用真实段落修复 subtitle.srt 文件的算法

问题描述 投票:0回答:1

我有一个 subtitle.srt 文件,但其内容并不准确。与此同时,我还有一组准确但时间不同步的段落。

造成不准确的原因有多种,包括,

  • 大小写不匹配,
  • 额外的单词或字符,
  • 缺少单词或字符,
  • 缺少标点符号
  • 等等

通过哪种方法我可以用真实文本修复 srt 文件?任何算法建议都会很好地独立于编码语言。

我真的很感谢您提供的任何帮助。

示例:

字幕.srt

1
00:00:00,000 --> 00:00:04,320
Heat wave is expect to continue for the next a few

2
00:00:04,320 --> 00:00:07,920
days, and the government`s warning people to take precautions. the heat wave is a reminder of the dangers of climating

3
00:00:07,920 --> 00:00:13,760
change, the need to take action to reduce greenhouse gas emission.

真实文本:

The heat wave is expected to continue for the next few days, and the government is warning people to take precautions. The heat wave is a reminder of the dangers of climate change, and the need to take action to reduce greenhouse gas emissions.

待办事项:
- 1) 在这篇讲用真实段落修复字幕文件的帖子里,提问者希望得到什么样的算法建议?
- 2) 请接着这篇讲用真实段落修复字幕文件的帖子往下写。

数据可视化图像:
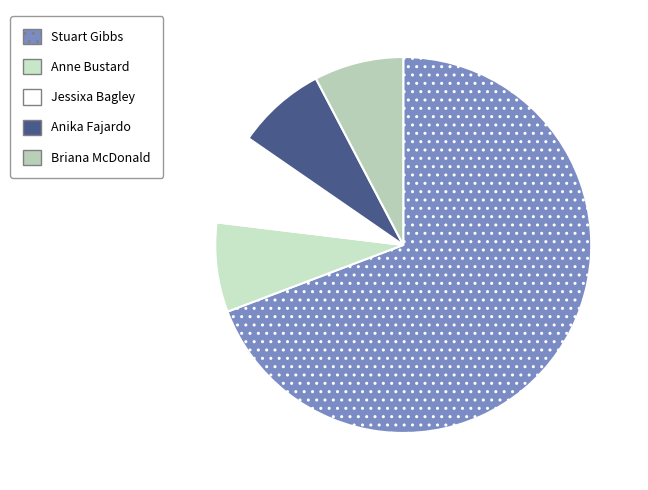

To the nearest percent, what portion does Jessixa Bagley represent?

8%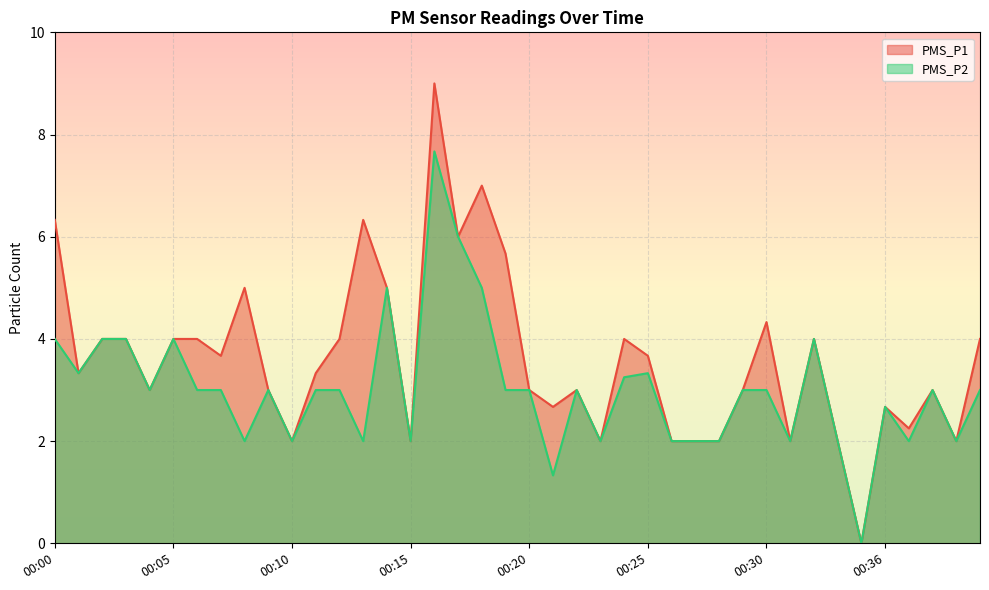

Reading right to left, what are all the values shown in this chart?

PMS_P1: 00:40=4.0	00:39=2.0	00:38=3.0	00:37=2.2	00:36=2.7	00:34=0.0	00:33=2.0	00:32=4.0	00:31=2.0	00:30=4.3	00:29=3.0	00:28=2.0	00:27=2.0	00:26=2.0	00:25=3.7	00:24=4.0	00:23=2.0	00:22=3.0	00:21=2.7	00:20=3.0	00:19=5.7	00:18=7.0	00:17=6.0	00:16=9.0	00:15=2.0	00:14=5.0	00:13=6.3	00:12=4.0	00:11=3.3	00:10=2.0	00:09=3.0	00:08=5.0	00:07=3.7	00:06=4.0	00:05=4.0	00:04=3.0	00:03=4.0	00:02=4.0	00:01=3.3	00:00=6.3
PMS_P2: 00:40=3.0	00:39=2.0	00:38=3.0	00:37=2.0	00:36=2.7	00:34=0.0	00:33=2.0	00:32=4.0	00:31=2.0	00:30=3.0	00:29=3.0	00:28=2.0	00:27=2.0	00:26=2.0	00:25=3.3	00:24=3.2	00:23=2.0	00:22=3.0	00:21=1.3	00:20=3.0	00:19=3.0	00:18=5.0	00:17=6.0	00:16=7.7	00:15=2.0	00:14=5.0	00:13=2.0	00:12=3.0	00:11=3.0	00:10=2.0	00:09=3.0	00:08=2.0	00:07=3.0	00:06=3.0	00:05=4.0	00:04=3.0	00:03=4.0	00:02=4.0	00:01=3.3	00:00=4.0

各题答案:
- 1) 希望算法建议能够独立于编码语言。

- 2)
这是预期的:subtitle_ Corrected.srt

1
00:00:00,000 --> 00:00:04,320
The heat wave is expected to continue for the next few

2
00:00:04,320 --> 00:00:07,920
days, and the government is warning people to take precautions. The heat wave is a reminder of the dangers of climate

3
00:00:07,920 --> 00:00:13,760
change, and the need to take action to reduce greenhouse gas emissions.
string-comparison similarity subtitle error-correction
1个回答
0
投票

这个任务称为对齐,它是生物学(比较两个DNA序列)和自然语言处理(例如当前具有两个并行字幕源的示例)等领域的常见任务。

该任务已经研究了很多年(可以追溯到 20 世纪 70 年代),并且已经开发了许多算法。这些算法已在所有主要编程语言中实现。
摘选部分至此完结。